Марк (неожиданно дерзко). А вот бросил всё и приехал. Просто так. Можно сказать, инкогнито.
Неустроева. Зачем? Ведь всё сгорело. Древние греки со времён Сократа не считали возможным войти второй раз в одну и ту же реку. (Горько шутит.) Хотя одна цыганка на улице мне предсказала, что я умру именно на твоих руках.
Марк (искренно). Я болен тобой! Ты - самое прекрасное и светлое человеческое существо. Я не могу без тебя! Когда мой брат, мой любимый брат свёл счёты с жизнью, я вдруг понял, что не могу без тебя. (Как в ознобе.) Мне холодно, слышишь. Как в могиле, холодно. Согрей меня, как и раньше.
Протягивает к Неустроевой руки. Она отстраняется.
Неустроева (с тоской). Я так изуродована твоим отсутствием! (Горестно.) Ты знаешь, к кому ты сейчас приехал? Я - дом, у которого рухнула вторая половина. Без взрыва, без кучи мусора, а осколки - в сердце!..
Пауза. Неустроева переключается на светлые воспоминания. Марк не отрываясь смотрит на неё.

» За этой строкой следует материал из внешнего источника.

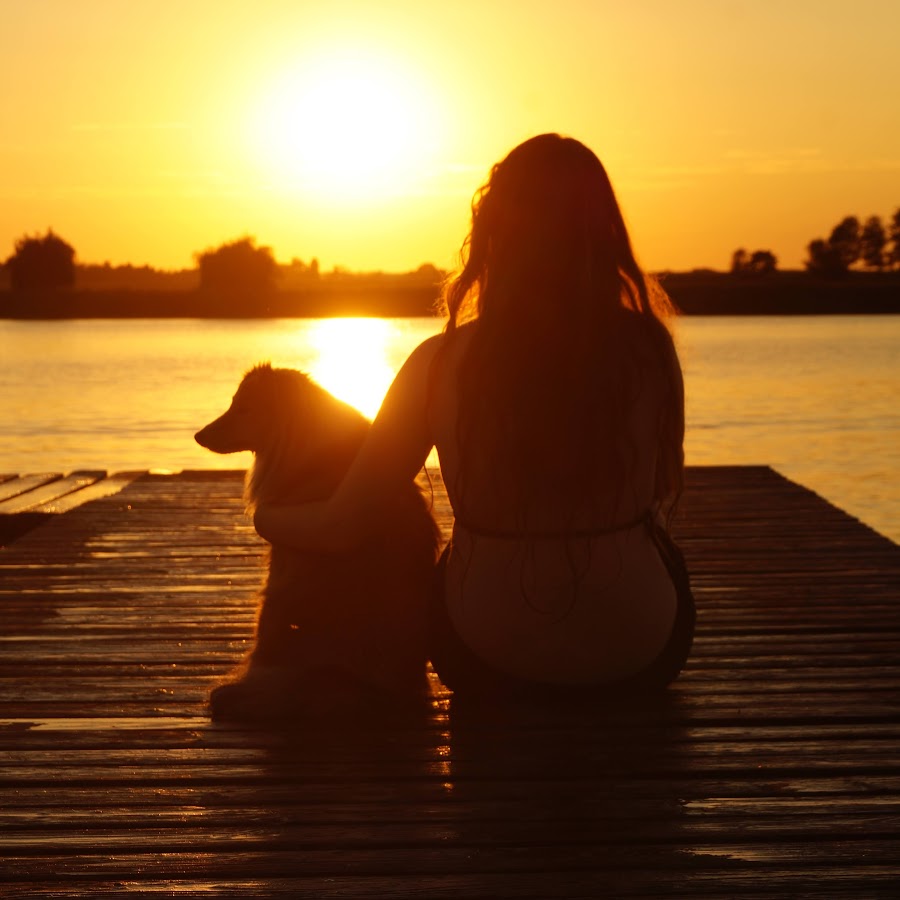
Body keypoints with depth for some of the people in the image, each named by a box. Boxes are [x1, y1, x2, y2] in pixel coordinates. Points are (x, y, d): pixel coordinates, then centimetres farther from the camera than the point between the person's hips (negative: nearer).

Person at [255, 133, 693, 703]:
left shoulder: (441, 362, -15)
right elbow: (663, 498, 3)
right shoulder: (647, 349, -13)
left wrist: (265, 517, 12)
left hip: (487, 662, 0)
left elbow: (342, 527, -10)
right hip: (636, 660, 0)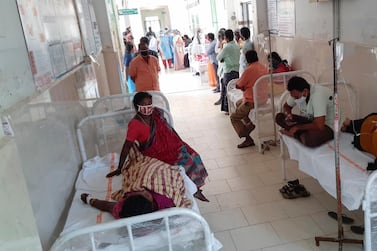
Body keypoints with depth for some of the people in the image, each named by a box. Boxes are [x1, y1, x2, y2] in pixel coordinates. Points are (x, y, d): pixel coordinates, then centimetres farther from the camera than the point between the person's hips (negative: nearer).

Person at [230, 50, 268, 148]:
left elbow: (238, 86, -14)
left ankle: (248, 139, 0)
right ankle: (250, 123, 16)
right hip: (263, 99, 9)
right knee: (238, 103, 30)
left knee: (234, 117, 6)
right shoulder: (264, 67, 4)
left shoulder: (249, 70, -21)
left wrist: (243, 86, 6)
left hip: (252, 101, -9)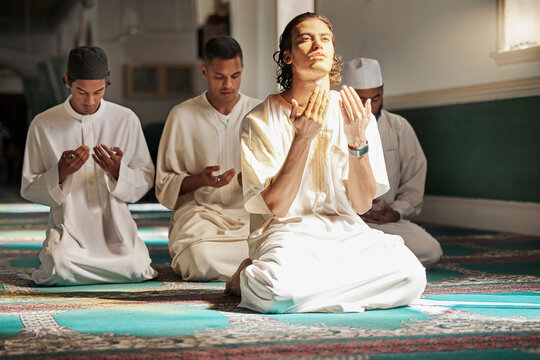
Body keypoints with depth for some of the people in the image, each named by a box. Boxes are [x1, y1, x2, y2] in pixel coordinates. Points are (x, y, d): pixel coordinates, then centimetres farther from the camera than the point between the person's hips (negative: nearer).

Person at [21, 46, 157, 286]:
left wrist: (118, 171, -14)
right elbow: (28, 189, 4)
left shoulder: (126, 120, 3)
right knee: (60, 268, -30)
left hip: (115, 224, 2)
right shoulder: (43, 125, 1)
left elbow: (146, 179, 7)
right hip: (67, 227, -1)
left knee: (134, 268, -24)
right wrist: (60, 173, -15)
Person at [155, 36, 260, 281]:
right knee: (202, 258, -36)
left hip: (249, 212, 3)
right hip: (199, 211, -2)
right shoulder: (182, 116, 6)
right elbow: (164, 185, 5)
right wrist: (200, 180, -14)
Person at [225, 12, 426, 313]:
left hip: (347, 233, 4)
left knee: (410, 276, -27)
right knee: (280, 289, -39)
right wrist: (303, 138, -20)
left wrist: (358, 140, -14)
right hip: (289, 235, -4)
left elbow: (361, 205, 1)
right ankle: (245, 278, -1)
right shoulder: (261, 121, -2)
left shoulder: (356, 114, 6)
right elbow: (278, 206, -11)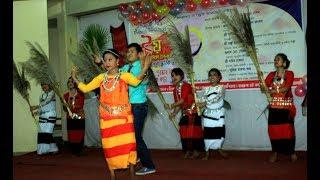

Я вспоминаю нашу первую встречу в Московском университете. Ты вошёл тогда в мою аспирантскую келью, стал передо мной на колени и сказал, что я - сама любовь. Затем старомодно и долго ты ухаживал за мной. Мы ходили по улицам, «едва соприкоснувшись рукавами», мы пребывали в блаженной растерянности. Казалось, ауры над нашими головами сливались в одну-единственную, которая слушала и пела песню нежности.